Chiaramonte Gulfi is located in the province of Ragusa amidst the magic of the Iblei Mountains, which provide perfect soil for the cultivation of olives, especially the native cultivar known as “tonda.” It is an olive that the locals have always used at the table as it is particularly large with a good percentage of pleasant and sweet pulp.

The Cutrera family is one of the most important realities of Sicilian olive oil production. Founded by Giovanni Cutrera in 1979 and now led by his children, it processes olives from over 50 hectares of land. All the olives are found in the territory of the DOP Monti Iblei amidst cinematic landscapes that alternate the red colors of sun-baked clay with the silvery green of olives illuminated by the clear blue sky and the bright reflections of the sea in the distance.

Primo is an extra virgin olive oil that comes from the first pressing and thus retains all the pleasantness of the olives harvested early.
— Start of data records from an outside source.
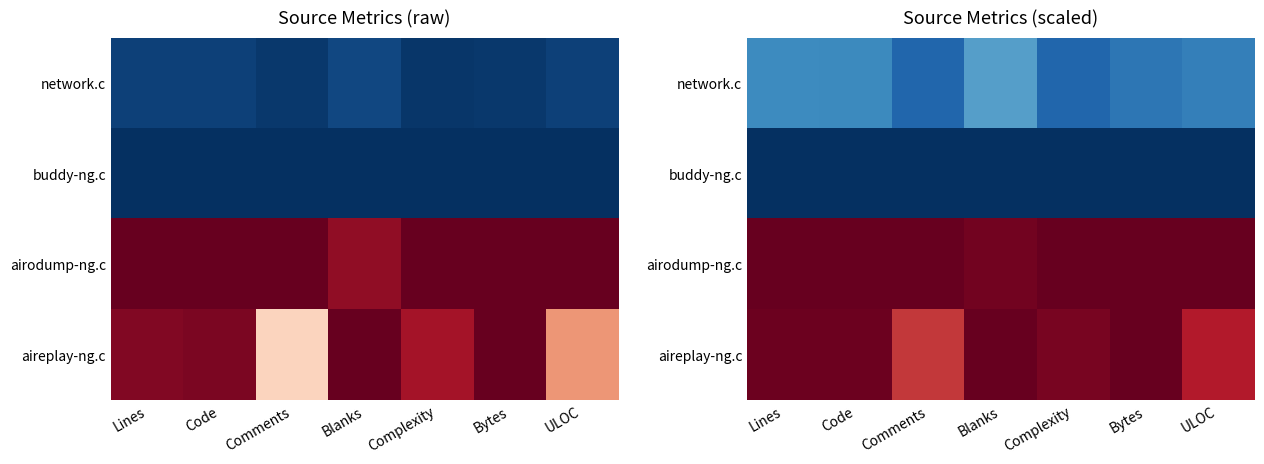

What is the difference between the second highest and minimum values in the network.c series?

0.1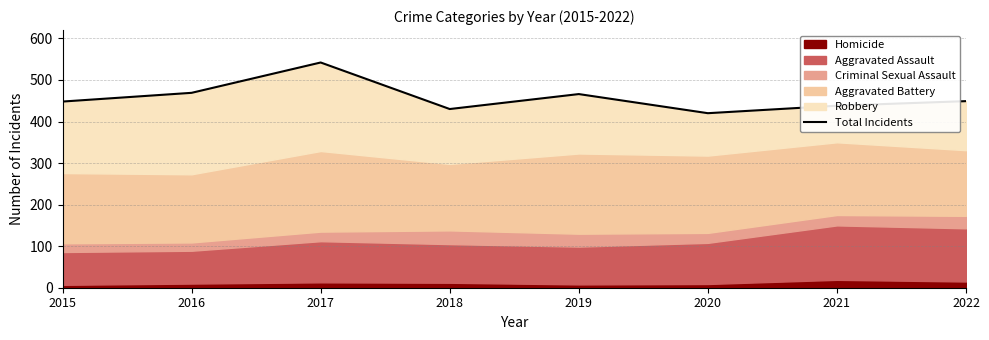

What is the difference between the maximum and minimum values?

122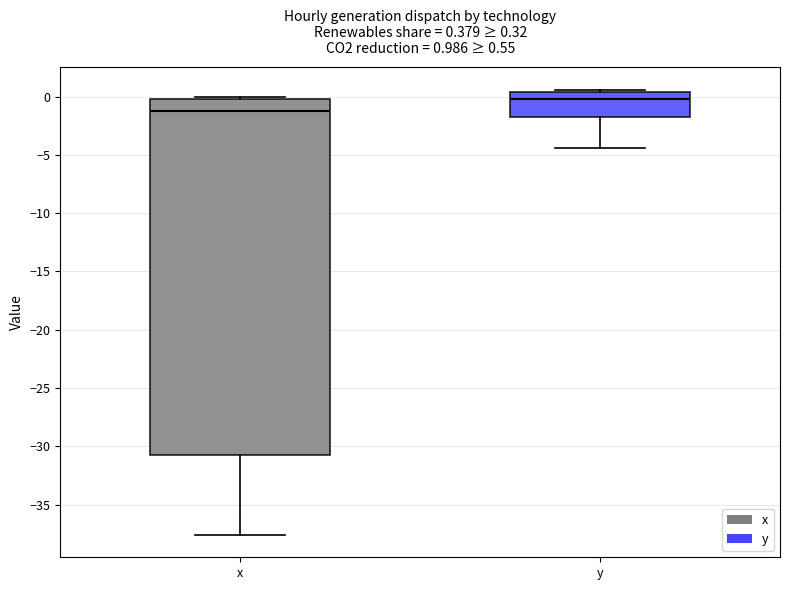

Comparing the boxes themselves (not the whiskers), which one is the tallest?

x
It is very pleasant, enjoyable in its green fruity component, with notes of green apple that evolve over time into more citrus-like sensations. Its initial balsamic notes are very intriguing.

It is a oil that has a nice savoriness and a good tannic component that significantly brings out the characteristic pungency. But it is an ideal product for vegetable soups, for fish whether raw such as Sicilian Red Shrimp, or for grilled or raw scampi.

Some drops on pasta with sardines enhance the aromatic value, bringing it to levels of unimaginable pleasantness.

It is great also with red meats, with tartare, and with Italian meat dishes.
On pasta it is excellent when used raw, both on simple tomato pasta and on pesto pasta. Ideal for garnishing stews, fish broths, and anchovy marinades.

Due to its slight spiciness, we also recommend it with a typical very aromatic Sicilian herb, steamed: the tender shoots!